The Econ Paper Review Framework

So, how to read econ papers or heavy healthcare data science papers?

Well, here's a simplified framework that is made up of three high level components:

Familiarize yourself with the paper's research question and the underlying model used to address it.
Scrutinize the assumptions made within the model and consider their potential impact on the results.
Pay close attention to the parameters employed in the model. Understand their significance and how they contribute to the broader understanding of the topic.
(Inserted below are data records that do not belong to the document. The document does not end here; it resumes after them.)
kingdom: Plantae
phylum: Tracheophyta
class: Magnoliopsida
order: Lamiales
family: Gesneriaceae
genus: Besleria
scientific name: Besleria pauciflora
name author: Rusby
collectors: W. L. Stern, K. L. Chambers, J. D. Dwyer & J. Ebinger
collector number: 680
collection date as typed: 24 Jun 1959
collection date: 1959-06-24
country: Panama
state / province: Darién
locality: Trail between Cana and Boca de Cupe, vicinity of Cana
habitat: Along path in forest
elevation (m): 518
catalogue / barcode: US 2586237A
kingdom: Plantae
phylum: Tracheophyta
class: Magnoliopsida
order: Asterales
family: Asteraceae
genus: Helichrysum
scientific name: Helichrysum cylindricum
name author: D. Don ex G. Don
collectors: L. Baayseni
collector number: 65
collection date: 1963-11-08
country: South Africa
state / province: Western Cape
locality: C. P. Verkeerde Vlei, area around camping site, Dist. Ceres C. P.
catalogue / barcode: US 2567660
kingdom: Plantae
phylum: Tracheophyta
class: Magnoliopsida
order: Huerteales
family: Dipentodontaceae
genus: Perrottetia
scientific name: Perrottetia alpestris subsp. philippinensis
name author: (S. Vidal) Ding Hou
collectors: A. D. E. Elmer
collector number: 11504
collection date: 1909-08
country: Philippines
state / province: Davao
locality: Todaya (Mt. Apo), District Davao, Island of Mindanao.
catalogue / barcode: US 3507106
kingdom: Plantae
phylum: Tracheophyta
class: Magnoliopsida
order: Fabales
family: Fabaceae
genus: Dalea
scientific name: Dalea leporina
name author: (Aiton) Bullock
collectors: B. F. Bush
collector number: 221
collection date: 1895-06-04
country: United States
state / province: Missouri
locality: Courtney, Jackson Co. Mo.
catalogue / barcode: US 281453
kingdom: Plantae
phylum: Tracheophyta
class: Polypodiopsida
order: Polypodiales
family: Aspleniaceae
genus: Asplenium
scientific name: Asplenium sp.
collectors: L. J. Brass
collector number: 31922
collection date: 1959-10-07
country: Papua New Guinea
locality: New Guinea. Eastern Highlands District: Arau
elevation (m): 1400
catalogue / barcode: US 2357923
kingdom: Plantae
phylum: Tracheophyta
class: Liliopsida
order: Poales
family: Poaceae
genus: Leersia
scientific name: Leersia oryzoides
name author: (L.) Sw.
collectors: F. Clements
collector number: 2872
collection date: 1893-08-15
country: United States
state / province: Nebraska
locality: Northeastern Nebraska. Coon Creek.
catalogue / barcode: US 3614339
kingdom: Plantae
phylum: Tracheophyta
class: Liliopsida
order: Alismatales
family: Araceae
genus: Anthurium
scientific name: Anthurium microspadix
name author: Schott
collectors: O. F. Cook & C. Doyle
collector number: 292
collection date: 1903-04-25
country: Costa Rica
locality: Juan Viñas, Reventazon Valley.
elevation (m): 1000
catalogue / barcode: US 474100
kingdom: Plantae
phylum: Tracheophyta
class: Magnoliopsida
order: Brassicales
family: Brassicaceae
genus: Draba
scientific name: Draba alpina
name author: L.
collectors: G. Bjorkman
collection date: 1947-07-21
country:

And below, I have expanded upon these core components and compressed it all down into a min-framework or mini-methodology for reviewing Econ papers or any kind of paper using data and models - based on my learnings from the Mixtape Sessions:

Step	Question	Example	Related Techniques/Terminology
1	What is the main research question or objective of the paper? What parameters are we interested in estimating?	Does the paper aim to determine the causal effect of X on Y? Are we interested in estimating parameters that describe how X and Y interact, such as the elasticity of demand in a supply-demand model?	Causal effect, treatment effect, outcome variable, parameters, elasticity of demand
2	How does the paper establish causal inference between the variables? Does the paper use a DiD approach? (Optional: Not all papers may use this approach)	Does the paper use a randomized control trial, natural experiment, or observational data to establish causality? Does the paper use a DiD approach to measure the effect of policy X on outcome Y?	Causal inference, endogeneity, exogeneity, Differences in Differences (DiD)
3	What are the instrumental variables used in the paper, and how are they justified?	Does the paper use Z as an instrument for X? Is there a clear explanation of how Z affects X but not Y, except through X?	Instrumental variables, relevance, exclusion restriction
4	Does the paper discuss any heterogeneous effects in the data?	Does the paper discuss how the effect of X on Y might differ across different groups or under different conditions?	Heterogeneous effects, Local Average Treatment Effect (LATE), Marginal Treatment Effects (MTE)
5	What parameters are being estimated, and how are they being estimated?	Does the paper aim to estimate the average treatment effect (ATE), or is it focused on local average treatment effects (LATE)? What estimators are used?	Parameters, estimands, estimators, Average Treatment Effect (ATE), Local Average Treatment Effect (LATE)
6	Does the paper use machine learning methods for IV estimation? If so, how are these methods justified and implemented?	Does the paper use a machine learning algorithm to estimate the treatment effects? Is there a clear explanation of how the algorithm was trained and validated?	Machine learning, algorithm, training, validation
7	Does the paper address the issue of weak instruments or the use of many instruments in IV estimation? If so, how are these issues addressed?	If the paper uses many instruments, does it use methods like the Lasso for instrument selection? If weak instruments are a concern, does the paper use techniques like the Stock-Yogo weak instrument test?	Weak instruments, many instruments, Lasso, Stock-Yogo weak instrument test
8	How does the paper evaluate the robustness of its findings?	Does the paper perform sensitivity analyses or robustness checks to assess the validity of its findings?	Robustness, sensitivity analysis, validity
9	What are the limitations of the study, and how does the paper address them?	Does the paper acknowledge potential issues with its methodology, such as the exclusion restriction in IV estimation, or potential biases in the machine learning algorithm?	Limitations, methodology, exclusion restriction, bias
10	Does the paper discuss the parallel trends assumption? If so, how is it addressed and tested? (Optional: This is specifically relevant for papers using a DiD approach)	Does the paper discuss the parallel trends assumption in the context of the DiD approach? Is there a clear explanation of how this assumption is tested and what the results of the test are?	Parallel trends assumption, Differences in Differences (DiD), testing parallel trends
11	Does the paper discuss the assumptions behind the model used? If so, how are these assumptions justified and tested?	Does the paper discuss any assumptions about the relationships between variables in the model? Is there a clear explanation of how these assumptions are tested and what the results of the test are?	Model assumptions, testing assumptions, instrumental variables, monotonicity assumption (one of many possible assumptions)